Two interesting facts regarding iron:
- The earth contains enough iron to make three planets with the same mass as Mars
- It's the first magnetic metal discovered.
The Metal Forge
The generic term forging defines all the ways of using heat and pressure for the metalwork process. Metal forming is among the oldest working techniques used for creating weapons, ships, and farming tools.
What is forge welding?
Basically, it's where heat is generated, usually using coal or gas as the heat source, and then the metals are joined using pressure (hammering) to bind the metals together. Forging is also known as blacksmithing…
The primary tool used in forging metal is forge, which has four primary components:
- Hearth: location of generated heat
- Blower: oxygen source for increasing heat
- Tuyere: path the oxygen follows accessing the fire source
- Water Basin: for cooling the metal
Forges are either stationary or portable.
The Forging Process
Regardless if a forge is portable or stationary, there are two forge categories:
- Updraft: fumes and smoke produced during the forging process pushed through an overhead hood unit
- Downdraft: fumes and smoke produced during the forging process pushed through down through a series of ducts.
Of the two, the downdraft version provides better ventilation and air circulation.
The forging process is straightforward. Using a forge, an air blast adjusts the fire's heat to the raw metal to the correct temperature forging it into various shapes. The illustration above provides a basic overview.
An anvil is a primary tool used for forge welding. Originally, anvils were stones or flat rocks. Eventually, the materials comprising an anvil included bronze, iron, and steel.

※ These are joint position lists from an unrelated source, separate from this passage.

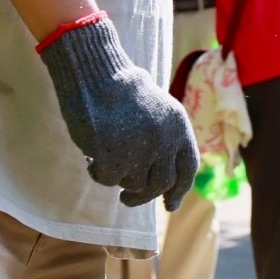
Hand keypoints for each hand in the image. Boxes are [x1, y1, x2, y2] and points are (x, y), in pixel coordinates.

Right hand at [39, 16, 198, 208]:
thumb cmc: (120, 91)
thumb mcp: (156, 110)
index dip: (180, 190)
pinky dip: (98, 173)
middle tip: (128, 199)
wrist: (95, 74)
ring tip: (105, 159)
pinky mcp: (114, 157)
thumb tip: (165, 187)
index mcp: (178, 125)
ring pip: (133, 184)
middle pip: (161, 184)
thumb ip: (165, 141)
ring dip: (118, 178)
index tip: (170, 205)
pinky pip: (108, 180)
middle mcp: (165, 140)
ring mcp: (141, 150)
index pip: (188, 167)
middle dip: (145, 196)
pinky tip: (91, 157)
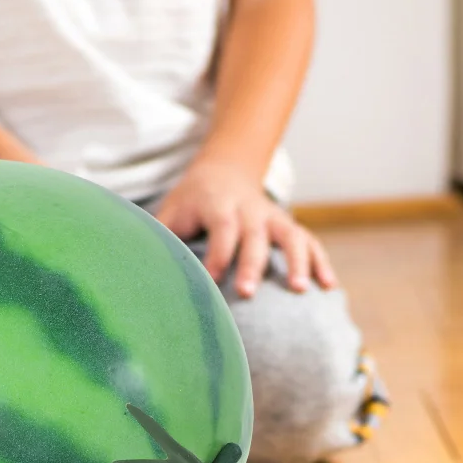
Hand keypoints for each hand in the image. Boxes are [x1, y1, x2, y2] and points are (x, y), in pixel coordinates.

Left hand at [153, 157, 336, 299]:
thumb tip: (133, 267)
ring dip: (296, 261)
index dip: (217, 252)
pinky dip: (320, 262)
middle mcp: (249, 209)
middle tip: (247, 292)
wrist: (225, 170)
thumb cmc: (191, 200)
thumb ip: (160, 236)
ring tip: (300, 290)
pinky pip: (309, 242)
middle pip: (255, 234)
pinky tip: (329, 287)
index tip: (210, 279)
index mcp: (218, 203)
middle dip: (252, 263)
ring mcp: (272, 216)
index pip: (221, 225)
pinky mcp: (287, 226)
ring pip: (291, 234)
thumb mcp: (170, 211)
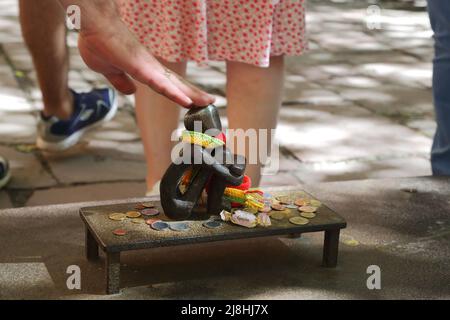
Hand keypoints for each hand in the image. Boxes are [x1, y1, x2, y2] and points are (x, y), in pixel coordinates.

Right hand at [60, 0, 214, 106]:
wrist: (93, 25)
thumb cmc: (99, 42)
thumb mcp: (108, 70)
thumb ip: (120, 81)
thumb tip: (130, 92)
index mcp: (144, 69)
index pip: (166, 84)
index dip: (179, 92)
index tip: (192, 101)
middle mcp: (150, 68)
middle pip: (176, 84)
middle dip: (193, 94)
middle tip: (210, 102)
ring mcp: (148, 67)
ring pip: (174, 85)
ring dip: (191, 94)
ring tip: (207, 102)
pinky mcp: (142, 67)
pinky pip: (161, 84)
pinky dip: (174, 94)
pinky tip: (186, 101)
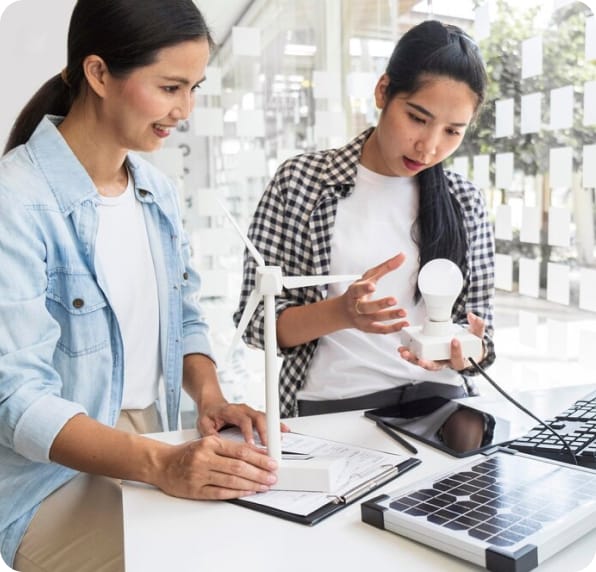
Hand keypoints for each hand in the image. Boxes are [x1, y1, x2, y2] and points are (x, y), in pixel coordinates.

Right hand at [155, 435, 277, 499]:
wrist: (162, 464)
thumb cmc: (187, 453)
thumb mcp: (208, 443)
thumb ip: (230, 448)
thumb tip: (256, 454)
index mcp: (210, 443)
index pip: (240, 450)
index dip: (259, 458)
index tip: (271, 462)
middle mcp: (204, 458)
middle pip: (238, 466)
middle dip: (259, 472)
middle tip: (272, 476)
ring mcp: (199, 475)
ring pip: (231, 480)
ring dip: (251, 484)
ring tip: (264, 485)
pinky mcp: (195, 490)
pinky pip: (220, 493)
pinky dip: (237, 493)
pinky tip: (248, 492)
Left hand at [198, 400, 289, 446]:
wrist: (212, 405)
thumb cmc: (209, 415)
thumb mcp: (203, 424)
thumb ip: (209, 434)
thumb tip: (217, 446)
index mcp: (230, 411)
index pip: (242, 420)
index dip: (248, 432)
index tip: (251, 444)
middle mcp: (243, 409)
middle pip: (257, 417)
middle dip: (264, 431)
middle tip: (268, 445)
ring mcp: (250, 411)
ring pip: (264, 417)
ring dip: (273, 428)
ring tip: (280, 440)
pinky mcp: (255, 415)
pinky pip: (267, 418)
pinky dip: (276, 425)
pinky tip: (284, 430)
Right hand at [341, 253, 408, 333]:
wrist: (343, 311)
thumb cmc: (356, 292)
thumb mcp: (368, 277)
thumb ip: (385, 267)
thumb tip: (401, 256)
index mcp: (354, 292)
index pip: (357, 290)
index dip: (364, 289)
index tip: (372, 286)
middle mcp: (356, 307)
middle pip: (366, 307)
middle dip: (380, 304)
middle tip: (393, 300)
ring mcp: (361, 319)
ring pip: (375, 319)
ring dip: (390, 316)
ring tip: (403, 312)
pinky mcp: (368, 328)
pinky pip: (380, 330)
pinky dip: (393, 328)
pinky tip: (403, 324)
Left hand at [398, 312, 484, 371]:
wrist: (464, 349)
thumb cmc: (469, 345)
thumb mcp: (476, 335)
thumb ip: (478, 325)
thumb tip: (472, 316)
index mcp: (459, 360)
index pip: (458, 360)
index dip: (456, 352)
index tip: (455, 341)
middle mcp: (445, 362)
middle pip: (436, 367)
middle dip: (427, 364)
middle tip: (421, 360)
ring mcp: (435, 360)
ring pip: (423, 363)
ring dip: (413, 359)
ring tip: (405, 353)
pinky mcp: (427, 355)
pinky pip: (417, 358)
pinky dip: (410, 355)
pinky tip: (402, 349)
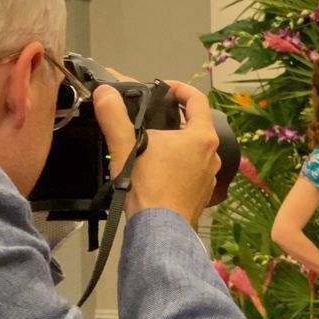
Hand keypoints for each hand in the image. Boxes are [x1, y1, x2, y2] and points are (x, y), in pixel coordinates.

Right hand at [92, 81, 218, 224]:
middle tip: (150, 117)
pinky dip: (177, 166)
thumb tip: (105, 92)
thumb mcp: (126, 146)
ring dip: (175, 144)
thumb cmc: (148, 185)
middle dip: (173, 119)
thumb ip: (114, 115)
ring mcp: (210, 176)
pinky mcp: (202, 194)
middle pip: (195, 125)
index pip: (197, 100)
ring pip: (193, 150)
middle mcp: (213, 154)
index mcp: (202, 136)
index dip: (180, 88)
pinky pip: (191, 171)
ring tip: (150, 145)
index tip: (164, 88)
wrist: (158, 230)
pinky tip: (157, 171)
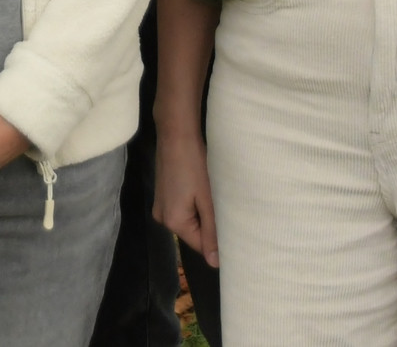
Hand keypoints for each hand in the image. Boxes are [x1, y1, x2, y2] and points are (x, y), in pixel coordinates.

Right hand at [152, 127, 218, 267]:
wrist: (176, 134)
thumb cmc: (195, 166)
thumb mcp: (207, 200)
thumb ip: (211, 232)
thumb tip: (215, 263)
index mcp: (173, 222)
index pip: (200, 246)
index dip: (218, 242)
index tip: (235, 235)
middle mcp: (162, 218)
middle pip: (193, 233)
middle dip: (210, 226)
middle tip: (228, 213)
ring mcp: (160, 205)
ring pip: (188, 220)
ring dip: (202, 214)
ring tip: (217, 201)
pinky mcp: (162, 194)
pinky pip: (181, 209)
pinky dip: (193, 205)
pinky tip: (203, 192)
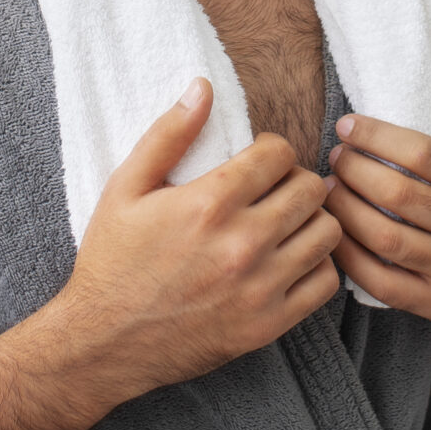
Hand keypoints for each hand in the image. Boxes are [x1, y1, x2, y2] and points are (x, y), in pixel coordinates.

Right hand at [0, 79, 341, 429]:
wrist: (103, 342)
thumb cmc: (112, 261)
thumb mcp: (125, 188)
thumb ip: (168, 134)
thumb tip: (202, 87)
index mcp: (209, 203)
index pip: (279, 153)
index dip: (271, 151)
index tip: (257, 163)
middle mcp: (242, 243)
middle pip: (311, 189)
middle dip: (295, 181)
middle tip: (274, 192)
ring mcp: (260, 287)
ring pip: (327, 232)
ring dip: (311, 221)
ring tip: (286, 224)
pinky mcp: (269, 324)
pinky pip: (326, 283)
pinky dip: (316, 266)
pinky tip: (290, 261)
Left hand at [326, 113, 430, 417]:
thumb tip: (386, 110)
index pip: (424, 153)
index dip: (378, 135)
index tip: (347, 125)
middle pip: (398, 194)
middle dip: (354, 170)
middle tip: (335, 158)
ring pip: (386, 237)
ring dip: (345, 209)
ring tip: (329, 190)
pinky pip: (382, 281)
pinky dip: (350, 256)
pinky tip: (335, 234)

Although an anathema to Wile. E. Coyote, especially the ACME brand, they're a vital tool for metalworkers and necessary for proper forge welds.

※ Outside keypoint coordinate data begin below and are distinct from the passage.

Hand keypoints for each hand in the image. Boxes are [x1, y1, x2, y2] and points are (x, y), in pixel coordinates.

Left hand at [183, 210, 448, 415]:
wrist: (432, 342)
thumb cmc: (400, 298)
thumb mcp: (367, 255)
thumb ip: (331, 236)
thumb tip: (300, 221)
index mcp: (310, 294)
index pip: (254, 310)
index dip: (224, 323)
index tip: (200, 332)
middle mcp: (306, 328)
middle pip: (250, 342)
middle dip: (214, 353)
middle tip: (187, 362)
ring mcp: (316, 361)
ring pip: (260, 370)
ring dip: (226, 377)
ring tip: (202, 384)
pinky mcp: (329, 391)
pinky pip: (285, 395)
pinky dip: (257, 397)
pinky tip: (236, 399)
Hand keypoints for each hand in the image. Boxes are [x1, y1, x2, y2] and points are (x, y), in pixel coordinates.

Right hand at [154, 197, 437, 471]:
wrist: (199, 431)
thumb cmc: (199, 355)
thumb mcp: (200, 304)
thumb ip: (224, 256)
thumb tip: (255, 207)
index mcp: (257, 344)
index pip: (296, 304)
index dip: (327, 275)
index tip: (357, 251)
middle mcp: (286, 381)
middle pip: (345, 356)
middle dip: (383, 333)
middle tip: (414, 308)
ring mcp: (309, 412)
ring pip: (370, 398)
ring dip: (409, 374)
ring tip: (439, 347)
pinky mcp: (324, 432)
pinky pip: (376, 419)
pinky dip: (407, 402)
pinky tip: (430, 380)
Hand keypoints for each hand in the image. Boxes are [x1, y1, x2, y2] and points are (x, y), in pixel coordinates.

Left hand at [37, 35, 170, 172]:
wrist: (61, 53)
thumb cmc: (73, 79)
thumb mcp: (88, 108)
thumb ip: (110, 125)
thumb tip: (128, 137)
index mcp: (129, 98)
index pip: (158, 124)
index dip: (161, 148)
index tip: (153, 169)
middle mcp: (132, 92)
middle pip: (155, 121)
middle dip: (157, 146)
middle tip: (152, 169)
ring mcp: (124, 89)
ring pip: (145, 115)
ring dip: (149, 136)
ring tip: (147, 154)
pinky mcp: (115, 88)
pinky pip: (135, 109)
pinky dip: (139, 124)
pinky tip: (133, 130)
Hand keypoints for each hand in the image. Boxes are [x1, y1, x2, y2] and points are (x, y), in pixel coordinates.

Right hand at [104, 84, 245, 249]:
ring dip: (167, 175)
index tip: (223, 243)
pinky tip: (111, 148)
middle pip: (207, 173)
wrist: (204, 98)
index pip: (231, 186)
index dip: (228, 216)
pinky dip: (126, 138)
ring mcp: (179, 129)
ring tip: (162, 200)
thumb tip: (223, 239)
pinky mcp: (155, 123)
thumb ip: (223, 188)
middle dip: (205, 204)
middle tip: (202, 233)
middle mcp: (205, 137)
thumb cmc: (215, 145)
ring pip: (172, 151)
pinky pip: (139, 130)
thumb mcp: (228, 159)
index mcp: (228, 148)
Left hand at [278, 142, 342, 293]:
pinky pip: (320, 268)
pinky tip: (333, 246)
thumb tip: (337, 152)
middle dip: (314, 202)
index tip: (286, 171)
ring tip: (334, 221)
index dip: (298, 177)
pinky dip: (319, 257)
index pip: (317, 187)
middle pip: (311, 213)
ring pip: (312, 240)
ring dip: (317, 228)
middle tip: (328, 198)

As the need for tools and implements changed over the years, so did the anvil's shape. Its shape worked through many incarnations until the 1800s when the London Pattern became common. In fact, the London Pattern is the primary shape used today.
There are five essential components of anvils:
- Hardy Hole
- Pritchel Hole
The horn is the curved piece at the front of the anvil. The blacksmith uses the horn for hammering different curves into the metal piece they're forging. Some anvils have more than one horn, varying in shape and size.

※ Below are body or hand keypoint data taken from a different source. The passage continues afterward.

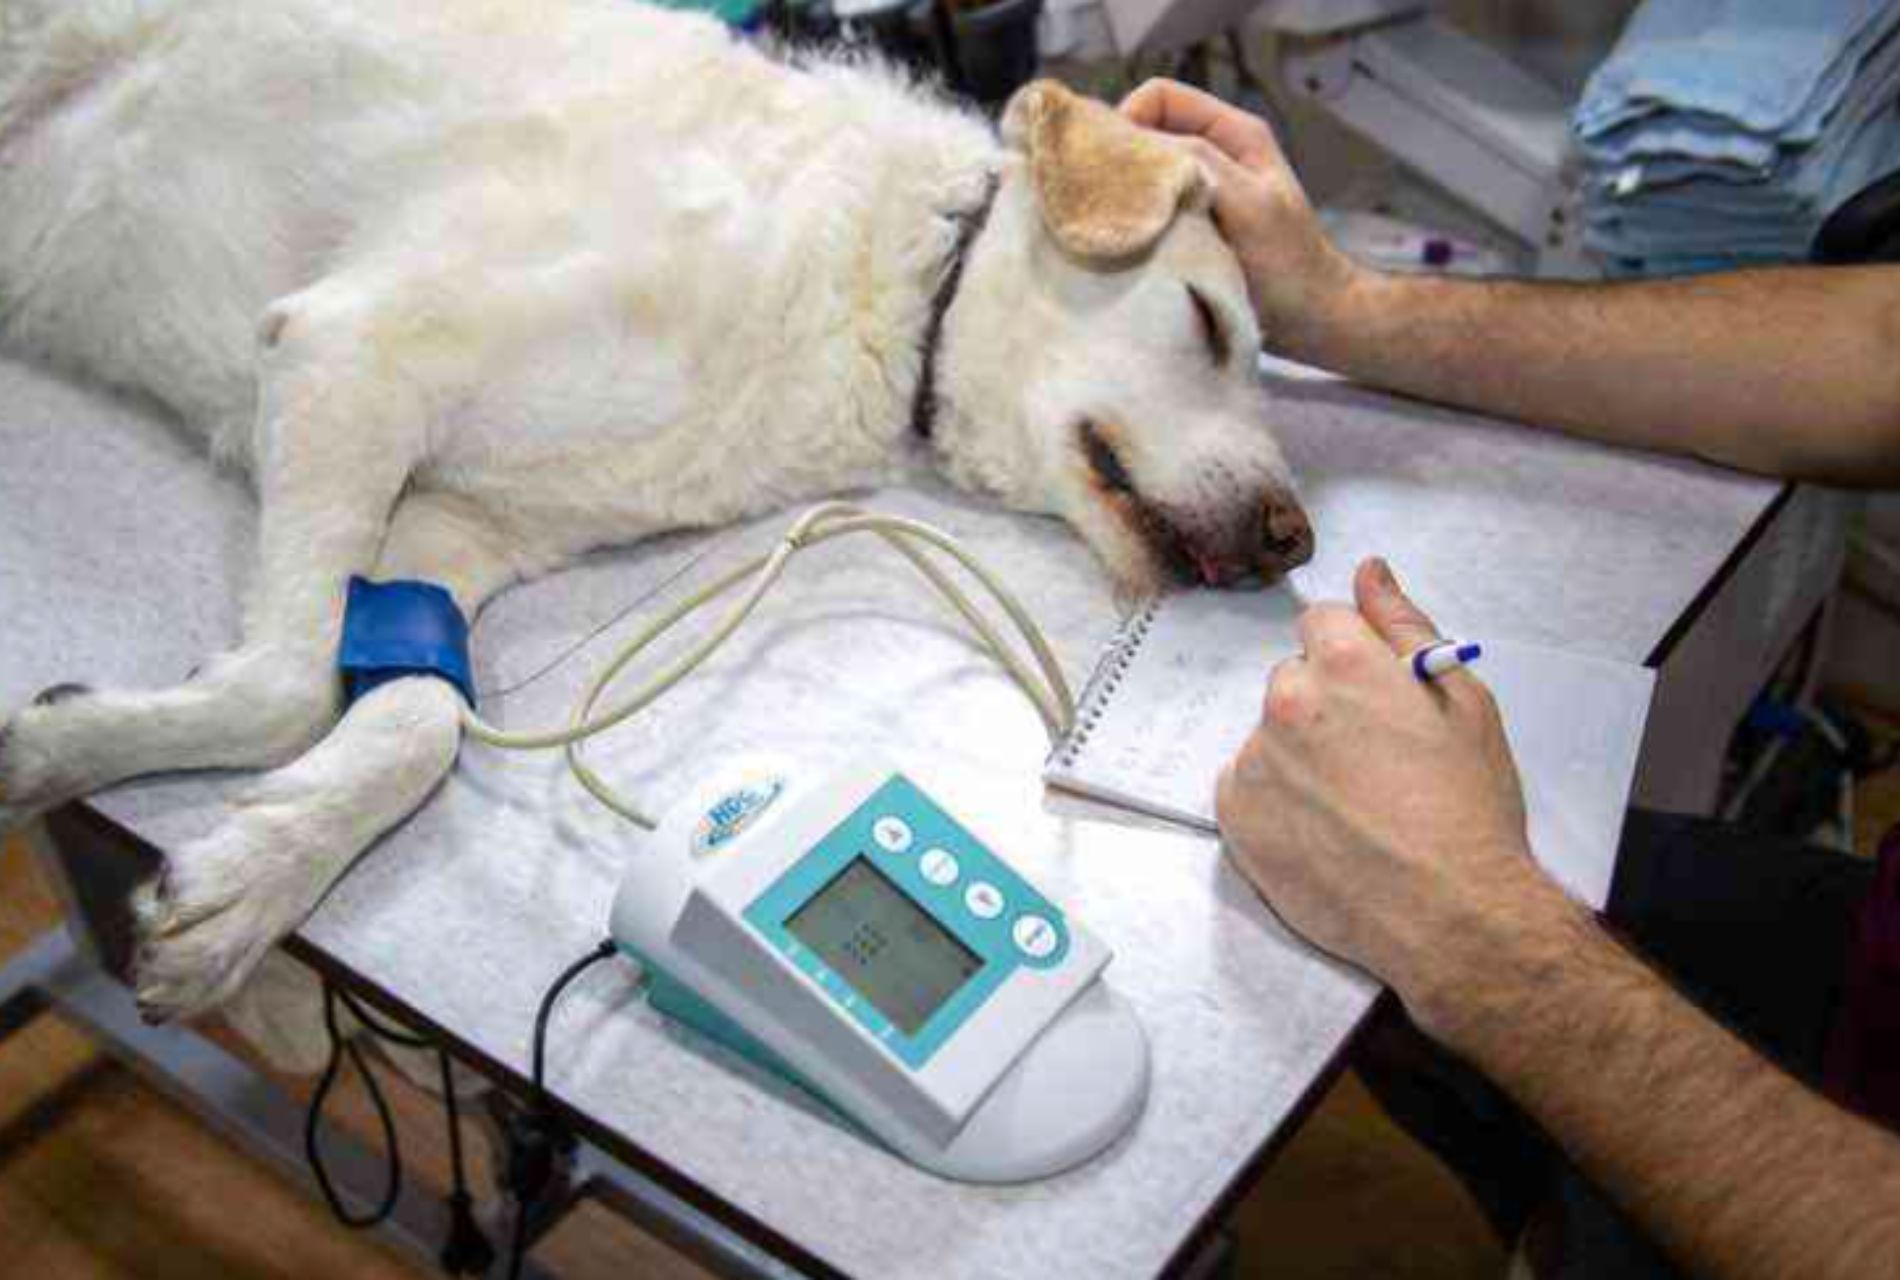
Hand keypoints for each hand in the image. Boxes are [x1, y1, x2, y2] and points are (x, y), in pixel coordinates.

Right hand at [1119, 78, 1363, 358]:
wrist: (1311, 323)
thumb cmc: (1290, 264)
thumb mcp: (1249, 204)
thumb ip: (1201, 164)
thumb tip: (1138, 146)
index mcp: (1233, 134)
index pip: (1159, 97)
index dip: (1128, 120)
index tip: (1112, 166)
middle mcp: (1213, 157)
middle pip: (1146, 134)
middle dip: (1122, 161)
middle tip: (1108, 201)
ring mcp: (1200, 194)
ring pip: (1144, 176)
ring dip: (1128, 199)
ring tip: (1119, 227)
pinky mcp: (1189, 230)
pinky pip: (1149, 212)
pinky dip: (1135, 225)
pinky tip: (1130, 248)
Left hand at [1215, 557, 1588, 1039]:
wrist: (1450, 913)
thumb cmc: (1468, 811)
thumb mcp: (1462, 702)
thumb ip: (1404, 626)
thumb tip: (1369, 572)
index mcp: (1342, 664)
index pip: (1322, 626)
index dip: (1355, 662)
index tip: (1379, 702)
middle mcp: (1286, 702)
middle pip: (1293, 682)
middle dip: (1325, 708)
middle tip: (1375, 763)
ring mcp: (1254, 761)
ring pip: (1270, 737)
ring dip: (1299, 757)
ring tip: (1354, 808)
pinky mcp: (1236, 815)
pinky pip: (1248, 787)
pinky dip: (1277, 803)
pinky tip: (1324, 831)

The step is next to the horn and below the anvil's face, generally used to cut the metal. Cutting involves the smith setting the hot metal on the step while hammering it until it cuts. The more blacksmiths uses it, the quicker the step wears out.
The business side of the anvil takes place on the face, which receives the hammer blows. The edges around the face are curved to prevent accidental cutting. The face connects the step and horn.
The square-shaped hole through the anvil is called the hardy hole. If needed, tools are attached to the anvil using this hole. The spot is also used for bending and punching holes into the metal.
The pritchel hole functions the same as the hardy hole except it's rounded, not square.
Times are a' Changin
Forge welding was the only method of welding for thousands of years. In the 1800s, however, times, technology, and practices changed. As previously mentioned, the advent of acetylene welding represented a sea-change for manufacturing. Industrial welders were no longer welded to one spot; compressed gas containers' portability allowed them freedom for doing the work away from their shop.
Forge welding was the only welding game in town for several millennia. As modern welding methods slowly standard, forge welding drifted to the background, existing now primarily as a blacksmith's craft. The best example of specialization in forge welding is History Channel's Forged in Fire TV series.
Prometheus's sacrifice gave mankind the gift of warmth, hot food, and the ability to improve quality of life. Although consigned to predominately hobbyists, the sound of hammering on anvils won't fade away anytime soon.